Monday, July 6, 2020

The Darkest Part of the Forest by Holly Black


Hazel and Ben live in an unusual town, Fairfold, where magic is common and the Folk roam around. Inside that forest, a boy with horns lies in a glass coffin, in a deep, deep sleep. One day, this boy awakens, and the people of the town are eager to find him. Due to his awakened presence, a monster named Sorrow, who obeys the Alderking, terrorizes the citizens in order to find this boy. Both Hazel and Ben were both once in love with this horned boy, later known as Severin, but Hazel has another secret, one that may tear the siblings apart. Hazel risks everything and travels to land of the Folk with a Faerie, Jack, whom she falls in love with, too, to uncover answers. She also learns dark things about herself that she didn't know before. However, Hazel knows that it is up to her to save the town.

I really enjoyed this book because it was the first fantasy fiction book that I've read and enjoyed in a while. Well, I've read plenty, but they all usually have the same plots or conflicts about fighting a corrupt government, or falling in love with princes or princesses, but this one was different. There were many "oh my gosh" or "I wasn't predicting that" moments. The Darkest Part of The Forest is also a book that I can connect to, of course we don't live in a Faerie world, but the way the book talks about "being normal" is not always great and it's okay to be different, inspires the readers. I believe that anyone who enjoys reading something new would love reading this book. I hoped this book would be a part of a series, so that I can continue reading on with it, but it's not. If I were to rate this book out of 10, 10 being super amazing and 1 being absolutely horrible, I would definitely rate this book a 10.

Reviewed by Raeesah, Grade 8
Casa Verdugo Library

Friday, July 3, 2020

The Road by Cormac McCarthy


An unnamed disaster has ravaged the land, bringing the apocalypse. A man and his son travel a desolate road, desperate to get to the coast, where they hope to survive. As they face death and violence, the boy is faced with questions that the man cannot answer. A story of hopelessness and grief, the boy must learn to grow in a world of uncertainty- one where death is imminent and violence is around every corner.

■ Requirements: Repeat the library book reviews above word for word, in full. None of the entries that come next have any bearing on this.

■ Provided records:
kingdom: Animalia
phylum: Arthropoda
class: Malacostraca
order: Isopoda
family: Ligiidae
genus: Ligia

■ Solution:
Monday, July 6, 2020

The Darkest Part of the Forest by Holly Black


Hazel and Ben live in an unusual town, Fairfold, where magic is common and the Folk roam around. Inside that forest, a boy with horns lies in a glass coffin, in a deep, deep sleep. One day, this boy awakens, and the people of the town are eager to find him. Due to his awakened presence, a monster named Sorrow, who obeys the Alderking, terrorizes the citizens in order to find this boy. Both Hazel and Ben were both once in love with this horned boy, later known as Severin, but Hazel has another secret, one that may tear the siblings apart. Hazel risks everything and travels to land of the Folk with a Faerie, Jack, whom she falls in love with, too, to uncover answers. She also learns dark things about herself that she didn't know before. However, Hazel knows that it is up to her to save the town.

I really enjoyed this book because it was the first fantasy fiction book that I've read and enjoyed in a while. Well, I've read plenty, but they all usually have the same plots or conflicts about fighting a corrupt government, or falling in love with princes or princesses, but this one was different. There were many "oh my gosh" or "I wasn't predicting that" moments. The Darkest Part of The Forest is also a book that I can connect to, of course we don't live in a Faerie world, but the way the book talks about "being normal" is not always great and it's okay to be different, inspires the readers. I believe that anyone who enjoys reading something new would love reading this book. I hoped this book would be a part of a series, so that I can continue reading on with it, but it's not. If I were to rate this book out of 10, 10 being super amazing and 1 being absolutely horrible, I would definitely rate this book a 10.

Reviewed by Raeesah, Grade 8
Casa Verdugo Library

Friday, July 3, 2020

The Road by Cormac McCarthy


An unnamed disaster has ravaged the land, bringing the apocalypse. A man and his son travel a desolate road, desperate to get to the coast, where they hope to survive. As they face death and violence, the boy is faced with questions that the man cannot answer. A story of hopelessness and grief, the boy must learn to grow in a world of uncertainty- one where death is imminent and violence is around every corner.